Your goal
Pick out every line of the records below that contains the string "Output" and copy each of those lines in full.

— START Record list —

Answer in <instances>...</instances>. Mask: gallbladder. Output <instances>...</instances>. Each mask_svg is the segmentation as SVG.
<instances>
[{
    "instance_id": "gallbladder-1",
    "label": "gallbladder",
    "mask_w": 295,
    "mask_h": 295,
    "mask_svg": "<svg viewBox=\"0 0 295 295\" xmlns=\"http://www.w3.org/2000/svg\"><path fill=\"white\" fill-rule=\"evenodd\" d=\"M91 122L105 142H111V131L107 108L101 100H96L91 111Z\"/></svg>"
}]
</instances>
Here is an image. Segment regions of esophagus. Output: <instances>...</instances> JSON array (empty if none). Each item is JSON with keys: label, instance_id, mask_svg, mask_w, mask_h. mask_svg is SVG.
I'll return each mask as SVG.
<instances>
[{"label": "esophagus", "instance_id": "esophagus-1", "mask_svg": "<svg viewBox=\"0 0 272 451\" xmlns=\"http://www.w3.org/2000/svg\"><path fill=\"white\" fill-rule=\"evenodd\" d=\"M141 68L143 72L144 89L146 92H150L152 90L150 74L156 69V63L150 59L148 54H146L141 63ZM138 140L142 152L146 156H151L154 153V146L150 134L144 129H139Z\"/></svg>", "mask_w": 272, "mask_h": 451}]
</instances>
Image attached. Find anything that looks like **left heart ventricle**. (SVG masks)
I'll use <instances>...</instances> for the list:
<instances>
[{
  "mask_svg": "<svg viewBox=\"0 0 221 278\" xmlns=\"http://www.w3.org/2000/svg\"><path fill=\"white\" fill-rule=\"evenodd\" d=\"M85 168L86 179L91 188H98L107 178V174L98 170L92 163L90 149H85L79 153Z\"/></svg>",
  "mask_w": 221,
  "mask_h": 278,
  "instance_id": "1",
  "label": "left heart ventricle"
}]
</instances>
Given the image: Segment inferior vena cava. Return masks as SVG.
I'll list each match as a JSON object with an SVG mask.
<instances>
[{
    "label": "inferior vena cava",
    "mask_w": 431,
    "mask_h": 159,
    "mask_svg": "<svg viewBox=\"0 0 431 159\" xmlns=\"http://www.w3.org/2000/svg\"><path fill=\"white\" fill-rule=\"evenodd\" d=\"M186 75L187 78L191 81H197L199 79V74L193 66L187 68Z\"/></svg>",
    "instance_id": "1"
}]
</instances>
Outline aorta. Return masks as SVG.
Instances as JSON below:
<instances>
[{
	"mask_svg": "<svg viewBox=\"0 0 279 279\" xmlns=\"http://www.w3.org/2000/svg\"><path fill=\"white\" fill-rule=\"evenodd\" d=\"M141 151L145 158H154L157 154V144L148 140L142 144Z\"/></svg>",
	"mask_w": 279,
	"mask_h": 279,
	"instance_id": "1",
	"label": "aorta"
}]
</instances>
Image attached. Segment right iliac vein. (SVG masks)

— END Record list —

Full answer
Answer in <instances>...</instances>. Mask: gallbladder. Output <instances>...</instances>. Each mask_svg is the segmentation as SVG.
Here is an image. Segment regions of esophagus. Output: <instances>...</instances> JSON array (empty if none). Each item is JSON with keys: label, instance_id, mask_svg, mask_w, mask_h. mask_svg is SVG.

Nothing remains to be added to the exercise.